Scholars call for end to PSPD witch-hunt

Posted on : 2010-06-22 12:15 KST Modified on : 2019-10-19 20:29 KST
The group of scholars have called for a transparent debate about the sinking of the Cheonan
 June 18.
June 18.

A group of professors and other intellectuals have begun to voice demands that conservative groups stop their witch-hunt of the People’s Solidarity for Participatory Democracy (PSPD) in regards to the sinking of the Cheonan.

In a statement released Monday, about 200 professors with the National Association of Professors for Democratic Society said the PSPD had performed its innate duty and right as a civic group, and called for conservative groups to end their irrational and backward attacks on PSPD.

The professors stressed that South Korean society needs not “blame and attacks,” but a transparent debate on the sinking of the Cheonan. They said that knowing, as the Board of Audit and Inspection (BAI) pointed out, that there were serious problems with the military reports themselves, suspicions about the investigation results could only grow, and stressed that if a full-scale debate and investigation regarding the Cheonan did not take place, the attacks on PSPD would be regarded as a maneuver to cover up the truth.

They also said that branding PSPD an “enemy group” is a mistaken claim that corresponds to false charges and slander, and that if there is a group the prosecutors should investigate, it is not PSPD, but the extremist right-wing groups that have designated PSPD as an enemy group.

The Asian Forum for Human Rights and Development, composed of 46 groups in Asia including PSPD, send an urgent petition to Frank La Rue, UN Special Rapporteur on the Promotion and Protection of the Right to Freedom of Opinion and Expression, calling on the UN to strongly advise the South Korean government to end a prosecutorial investigation of PSPD.

Meanwhile, it was reported on Monday that as the government and conservative groups launched their concerted attack on PSPD, the group gained about 1,000 new members.
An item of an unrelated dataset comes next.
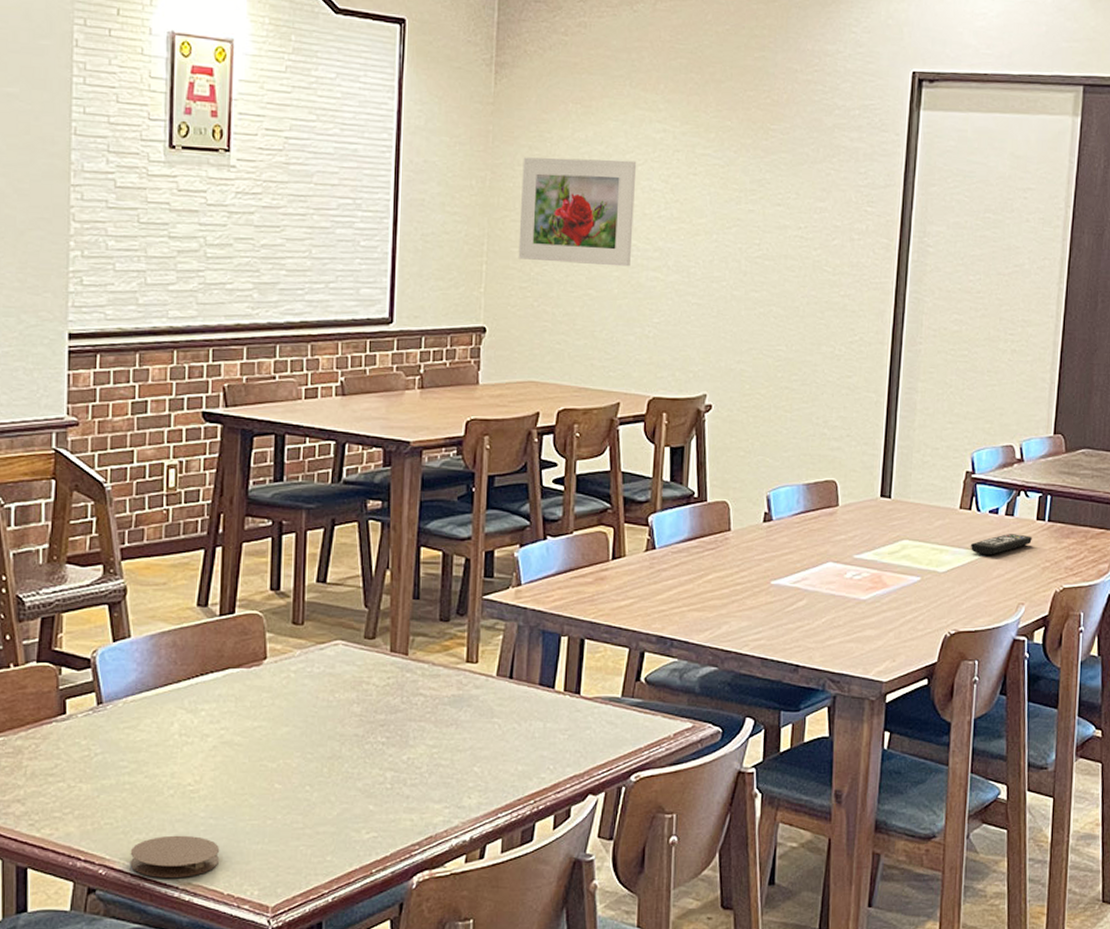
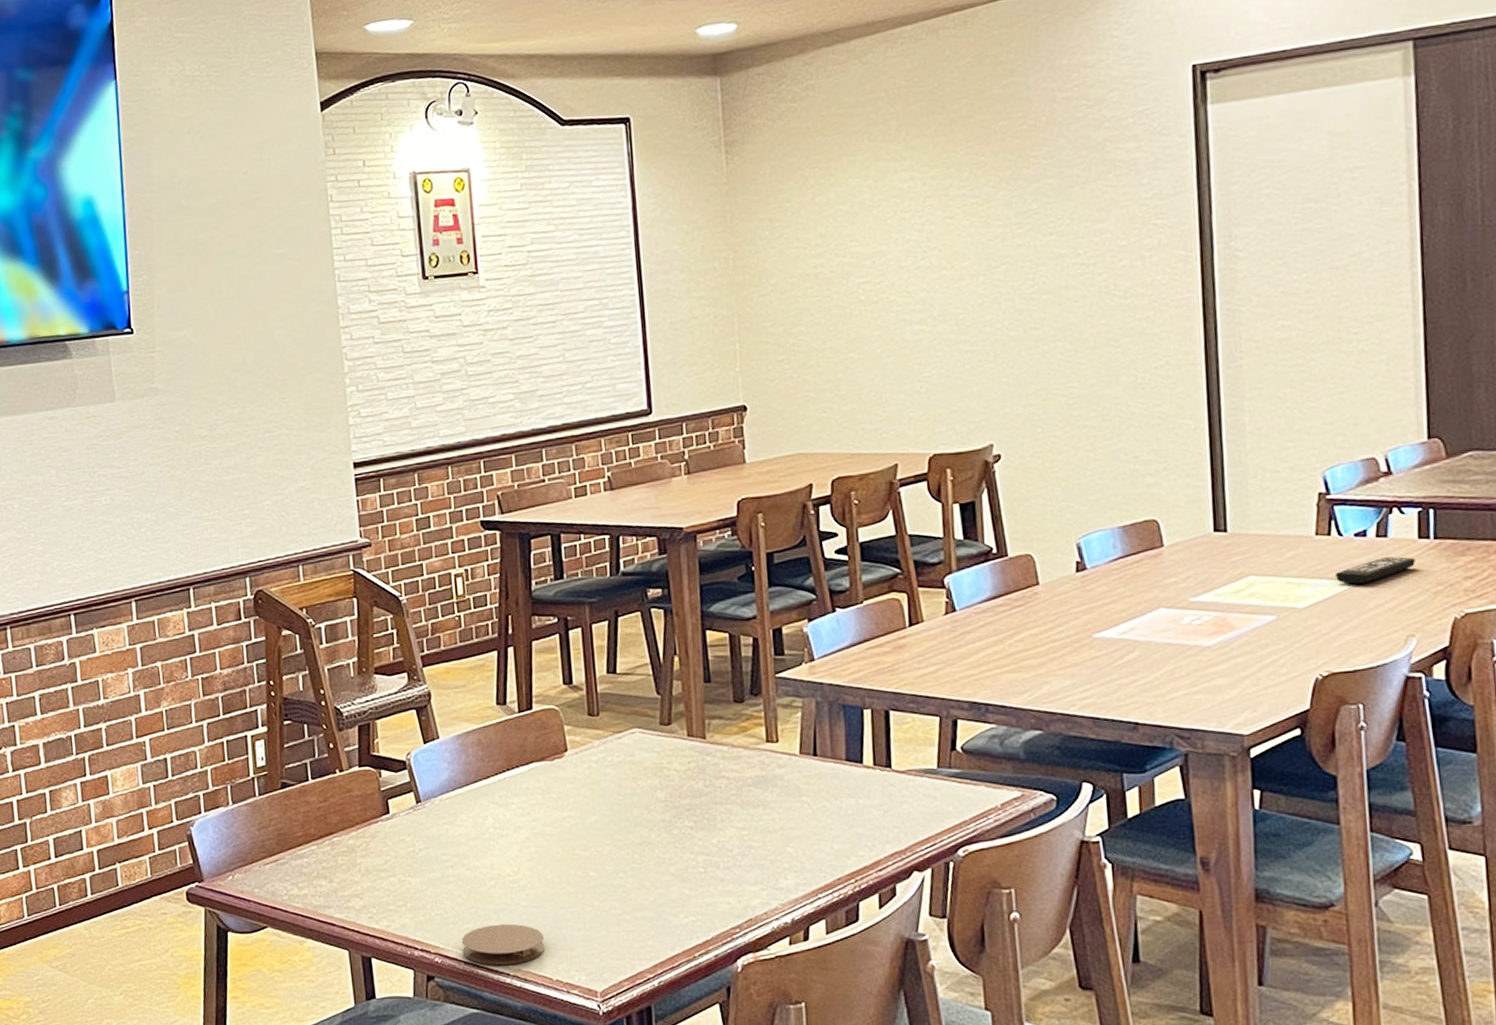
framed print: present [518,157,637,267] -> none [764,215,892,333]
In the week between June 14 and 20, the PSPD gained 1,003 new members, accounting for some 10 percent of the group’s total membership (10,500). In particular, between June 15 and 17, when the verbal assaults and threats of rightist groups, who brought gas canisters and bottles of paint thinner, grew violent, the group set new records with over 200 members joining each day. The previous record for most new members in a single day was 42, set during the candlelight vigil demonstrations of 2008.

Some 38.78 percent of the new members were in their 40s, the largest percentage. This was followed by 33.8 percent in their 30s, 14.36 percent in their 50s, 7.18 percent in their 20s and 2.29 percent in their 60s.